Währenddessen die Zitronenbutter bereiten. Die Zitrone auspressen und den Saft in einen kleinen Topf geben. Ein Esslöffel Wasser, ein Esslöffel Sahne, ein Esslöffel Zucker und eine Prise Salz hinzufügen. Die Mischung zum kochen bringen und die Butter schnell mit einem kleinen Schneebesen unterschlagen. Rühren bis eine cremige Sauce entsteht. Zur Seite stellen.
Die Mousse aus dem Ofen nehmen, etwas auskühlen lassen und vorsichtig aus den Formen lösen. Auf den Tellern anrichten und mit der Zitronenbutter übergießen. Mit einem jungen frischen Champagne Brut servieren ;)

Aux Bulles Champagner Wien Blog Spargel
Aux Bulles Champagner Wien Blog Spargel Gratin
Aux Bulles Champagner Wien Blog Spargelzeit

Quiche aux asperges vertes et aux roquefort // Grüne Spargel Quiche mit Roquefort

ein Bund frischer grüner Spargel (ca. 500g) 
3 Eier
200 ml Milch
eine Prise Salz
ca. 150g Roquefort

Für den Quiche Teig

250g Mehl (Universal)
100g Butter (nicht zu kalt)
etwas kaltes Wasser
1 Eigelb
eine Prise Salz

Den Ofen auf 180 Grad vorheizen.
Zuerst den Quiche Teig vorbereiten.
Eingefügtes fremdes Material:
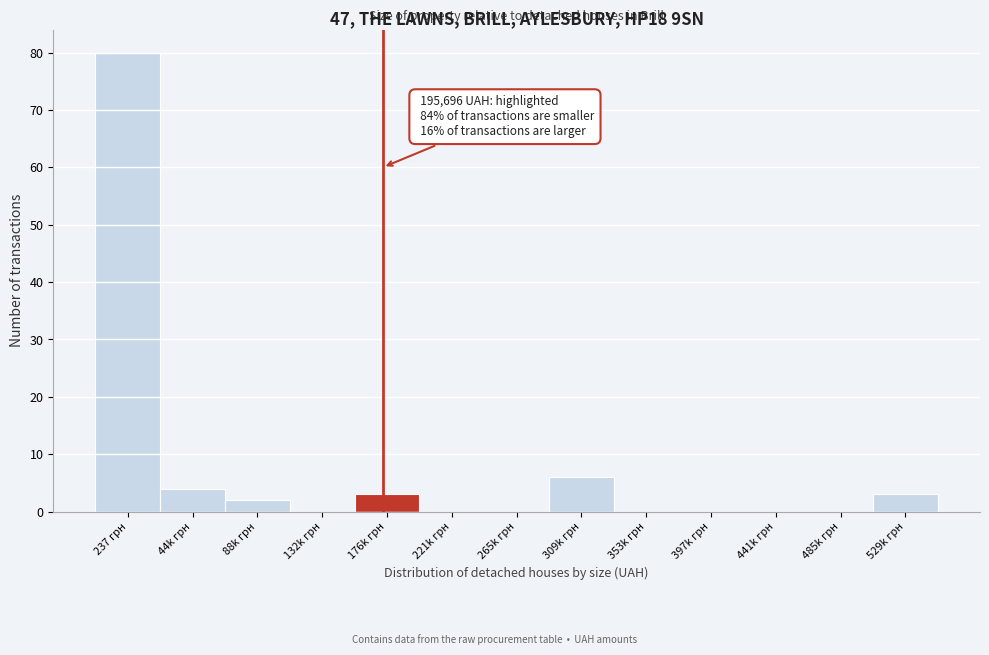

Reading right to left, transcribe all the data shown in this chart.

529k грн=3	485k грн=0	441k грн=0	397k грн=0	353k грн=0	309k грн=6	265k грн=0	221k грн=0	176k грн=3	132k грн=0	88k грн=2	44k грн=4	237 грн=80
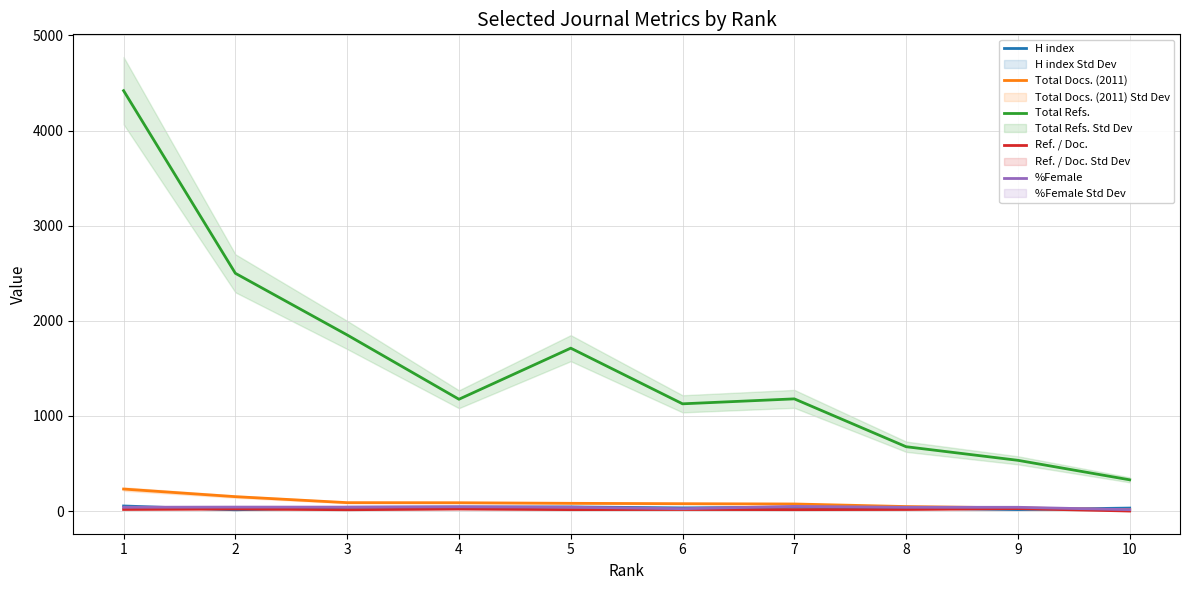

At which label is H index closest to 33?

6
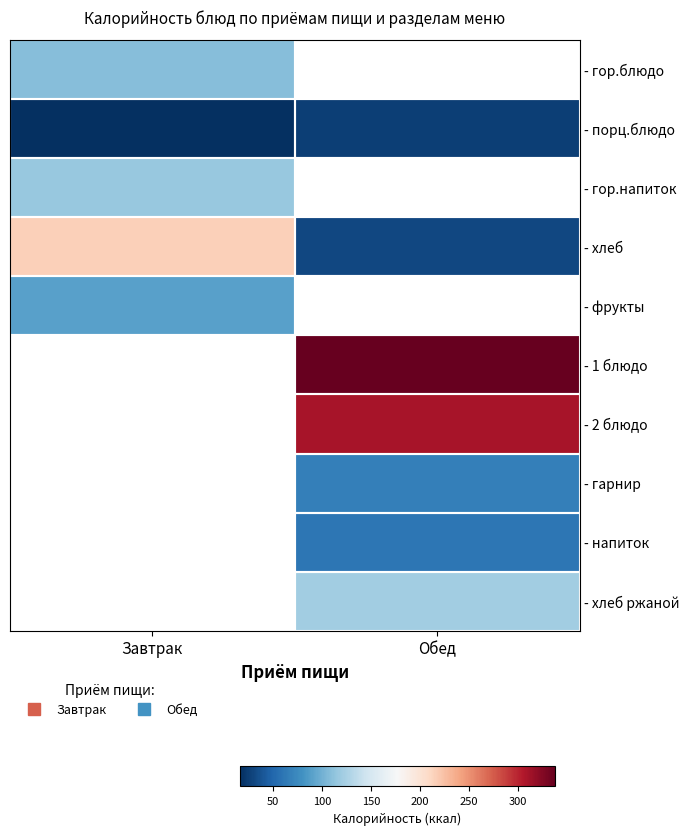

What is the maximum value shown in the chart?

338.0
Dafür mit den Händen das Mehl mit der gewürfelten Butter zerreiben. Eine Prise Salz, das Eigelb und einen Schuss kaltes Wasser hinzufügen. Alles gut vermischen so dass nach und nach eine schöne Teilkugel entsteht. Zur Seite stellen.
Währenddessen die Enden des Spargel wegschneiden, Wasser zum Kochen bringen, etwas salzen und den grünen Spargel vorsichtig in das kochende Wasser legen. Hitze etwas reduzieren und für ca. 10 Minuten (je nach Dicke der Spargel) kochen. Eine Garprobe mit einem spitzen Messer an einer dickeren Stange nehmen. Die gekochten Spargel vorsichtig abtropfen lassen und zur Seite legen.
In einer Schale die drei Eier mit der Milch und einer Prise Salz verquirlen und zur Seite stellen.
Eine Tarteform mit Backpapier auslegen (ich schneide immer das Backpapier genau in der Größe des Bodens der Tarteform aus), den Teig auf einer bemehlten Arbeitsfläche vorsichtig ausrollen und in die Tortenform legen. Den gekochten grünen Spargel auf den Teig verteilen, den Roquefort gleichmäßig darüber bröseln und anschließend den Spargel und den Roquefort mit der Eier-Milch Masse übergießen. 
Für ca. 30 Minuten bei 180 Grad im Ofen garen, etwas auskühlen lassen und mit einem grünen Salat servieren.